A supporto, nel 1999 il decreto legislativo n. 368 in attuazione - con circa sei anni di ritardo - della direttiva CEE 93/16 in "materia di libera circolazione dei medici e di reciproco riconoscimento dei loro diplomi, certificati ed altri titoli", abrogava il decreto legislativo 257/91 sostituendo la borsa di studio con l’introduzione di un contratto di formazione-lavoro, annoverato e regolato dall’art. 37 all’art. 39. Con questo si stabiliva che, all'atto dell'iscrizione alle scuole universitarie di specializzazione in medicina e chirurgia, il medico stipulasse uno specifico contratto annuale di formazione-lavoro. Peccato che il provvedimento legislativo di cui al comma 1 dell’art. 46 d.lgs 368/1999, fu reso operativo solo sei anni più tardi, con la Legge. 23 dicembre 2005, n. 266. Quest’ultima apportava ulteriori modifiche al D.Lgs. 17 agosto 1999, n. 368, sostituendo all'articolo 37 le parole "di formazione-lavoro" con le parole "di formazione specialistica" e rideterminando i profili attinenti al trattamento economico, prevedendo in particolare che il trattamento economico fosse costituito da una parte fissa, uguale per tutte le specializzazioni e per tutta la durata del corso, e da una parte variabile, e che altresì fosse determinato annualmente con decreto del Presidente del Consiglio dei ministri, su proposta del Ministro dell'istruzione, dell'università e della ricerca, di concerto con il Ministro della salute e con il Ministro dell'economia e delle finanze, avuto riguardo preferibilmente al percorso formativo degli ultimi tre anni.
Le ultime importanti sentenze vittoriose in ambito europeo
La questione ha visto in prima fila, sin dall’inizio, il team legal Consulcesi che, ad ogni cambio di normativa e pronuncia incoerente con la precedente, ha esaminato caso per caso le tipicità di specializzazioni non retribuite, ottenendo diversi successi.
E proprio recentemente la Corte Giustizia e la Commissione Europea hanno dato ragione a Consulcesi. Infatti, con la sentenza del 3 marzo 2022 è stata chiarita la questione degli anni di immatricolazione al corso, inoltre, la Commissione UE nel medesimo procedimento ha depositato le proprie osservazioni sulla questione fornendo interessanti spunti su altre specifiche questioni.
Una pronuncia importante che apre la strada alla rivalutazione e agli interessi anche per tutti coloro che hanno svolto i corsi di specializzazione dal 1993 al 2006 e che da anni chiedono il giusto compenso per svolgere il percorso formativo, liberi da preoccupazioni economiche.

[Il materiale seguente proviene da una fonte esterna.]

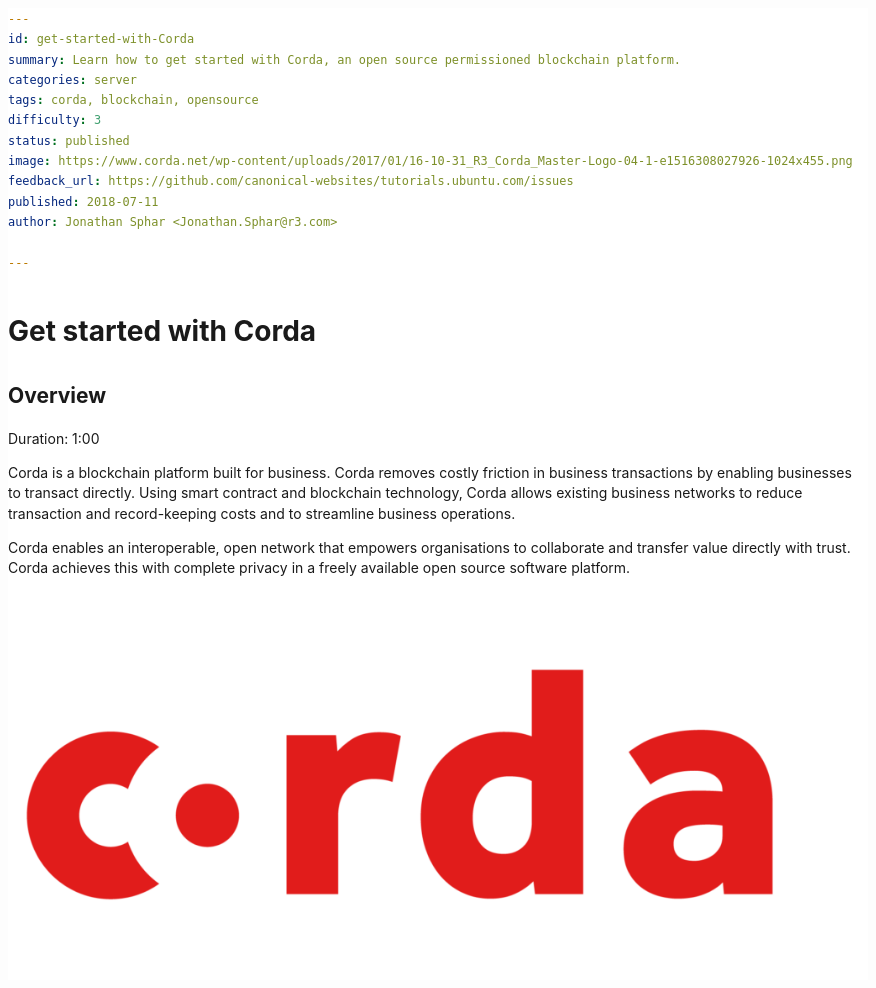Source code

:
 ```yaml
---
id: get-started-with-Corda
summary: Learn how to get started with Corda, an open source permissioned blockchain platform.
categories: server
tags: corda, blockchain, opensource
difficulty: 3
status: published
image: https://www.corda.net/wp-content/uploads/2017/01/16-10-31_R3_Corda_Master-Logo-04-1-e1516308027926-1024x455.png
feedback_url: https://github.com/canonical-websites/tutorials.ubuntu.com/issues
published: 2018-07-11
author: Jonathan Sphar <Jonathan.Sphar@r3.com>

---
```


# Get started with Corda

## Overview
Duration: 1:00

Corda is a blockchain platform built for business. Corda removes costly friction in business transactions by enabling businesses to transact directly. Using smart contract and blockchain technology, Corda allows existing business networks to reduce transaction and record-keeping costs and to streamline business operations. 

Corda enables an interoperable, open network that empowers organisations to collaborate and transfer value directly with trust. Corda achieves this with complete privacy in a freely available open source software platform.

![Corda Logo](images/logo.png)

Ma non solo. La sentenza permetterà anche a molte decisioni non favorevoli di essere rivalutate e corrette. Già da qualche mese, infatti, si assiste ad un cambio di rotta da parte della Cassazione che ha rimesso sul ruolo alcune cause per una discussione approfondita in pubblica udienza sia per gli specialisti 83/91, che per quelli 93/06.
Per i medici immatricolati prima del 1983, invece, la decisione della CGUE ha avuto effetti vincolanti e diretti pressoché immediati come nel caso della recente sentenza 3962/22 della Corte di appello di Roma, che ha accolto in sede di rinvio la domanda di un gruppo di medici cui avevano negato il risarcimento in quanto immatricolati prima del 1983, condannando lo stato a risarcire 1.300.000 euro. Non si tratta ovviamente di un caso isolato, perché i giudici nazionali sono tenuti a seguire le indicazioni della Corte di Giustizia UE; quindi, nei prossimi mesi molte sentenze sfavorevoli verranno ribaltate e i diritti degli specialisti che attendono da anni saranno finalmente riconosciuti.